All right. I’ll wake you up at 5:30.

Killer. Thanks.

I woke on my own at 5:15. The rain thumped out an incessant staccato on the plastic awning. Last night I had loaded my board and wetsuit into Nick’s station wagon, so all I had left to do was throw down some cereal. Nick was making coffee in the kitchen.

You still want to go? he said.

Totally.

I was so excited that I couldn’t eat more than one spoonful.

Nick put on a parka and a yellow rain slicker over it and a wool cap. I wore trunks and a sweatshirt and flip-flops.

You’re going to get sick just wearing that, he said.

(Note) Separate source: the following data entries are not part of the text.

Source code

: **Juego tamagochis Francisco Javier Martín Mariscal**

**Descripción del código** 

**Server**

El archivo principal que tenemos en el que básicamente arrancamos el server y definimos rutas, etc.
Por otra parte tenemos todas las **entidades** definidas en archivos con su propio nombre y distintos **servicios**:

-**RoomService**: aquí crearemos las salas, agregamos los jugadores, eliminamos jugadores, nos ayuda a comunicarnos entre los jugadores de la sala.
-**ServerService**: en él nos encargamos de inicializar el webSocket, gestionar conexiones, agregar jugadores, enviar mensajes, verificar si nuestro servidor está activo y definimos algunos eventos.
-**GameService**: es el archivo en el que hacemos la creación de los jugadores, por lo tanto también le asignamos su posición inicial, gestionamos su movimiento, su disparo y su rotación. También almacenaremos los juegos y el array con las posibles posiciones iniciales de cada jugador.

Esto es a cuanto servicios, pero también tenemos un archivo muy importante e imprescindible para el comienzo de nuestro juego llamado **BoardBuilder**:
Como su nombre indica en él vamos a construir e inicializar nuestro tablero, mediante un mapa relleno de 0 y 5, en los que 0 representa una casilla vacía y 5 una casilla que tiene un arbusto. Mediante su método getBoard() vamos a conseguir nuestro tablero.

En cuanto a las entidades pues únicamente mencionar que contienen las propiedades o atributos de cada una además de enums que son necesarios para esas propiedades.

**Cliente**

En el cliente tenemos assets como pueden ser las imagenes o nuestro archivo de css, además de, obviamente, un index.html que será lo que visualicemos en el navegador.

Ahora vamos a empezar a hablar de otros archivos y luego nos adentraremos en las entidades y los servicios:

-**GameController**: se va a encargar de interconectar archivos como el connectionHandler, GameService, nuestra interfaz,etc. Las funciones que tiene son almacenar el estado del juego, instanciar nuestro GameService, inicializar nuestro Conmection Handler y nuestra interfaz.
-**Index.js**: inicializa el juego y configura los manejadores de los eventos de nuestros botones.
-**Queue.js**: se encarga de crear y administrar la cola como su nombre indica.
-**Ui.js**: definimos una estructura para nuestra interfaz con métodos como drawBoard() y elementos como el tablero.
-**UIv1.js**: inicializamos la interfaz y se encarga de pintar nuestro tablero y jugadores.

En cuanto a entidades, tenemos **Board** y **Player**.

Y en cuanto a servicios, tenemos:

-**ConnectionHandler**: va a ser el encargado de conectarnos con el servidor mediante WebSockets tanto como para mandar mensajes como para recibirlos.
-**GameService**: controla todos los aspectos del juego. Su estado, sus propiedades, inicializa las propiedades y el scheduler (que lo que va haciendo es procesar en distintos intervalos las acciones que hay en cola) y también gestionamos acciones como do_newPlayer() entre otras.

I’m going surfing anyway, I said.

He thought about it. You got a point, he said.

He blasted the station wagon’s heater and I was sweating by the time we parked on the bluff overlooking Topanga Beach. The rain splattered the windshield and the trail to the beach was a mudslide. I studied the ocean. The wind and the swells and the globs of rain blurred together and out of nowhere white ribbons sprang from the blur and moved down the point.

Should we get the hell out of here? said Nick.

It’s offshore, I said, watching the wind bend the fronds toward the ocean, which meant the wind was sweeping up the faces of the waves, smoothing them out.

I felt him looking at me. I glanced over. His face was buried in layers of wool and plastic, oval-framed like a nun in a frock. His stories of getting kicked out of several Catholic schools and getting punished by the nuns came to mind.

I reached back and brought my wetsuit into the front seat. I stripped down and tucked into the tight black rubber.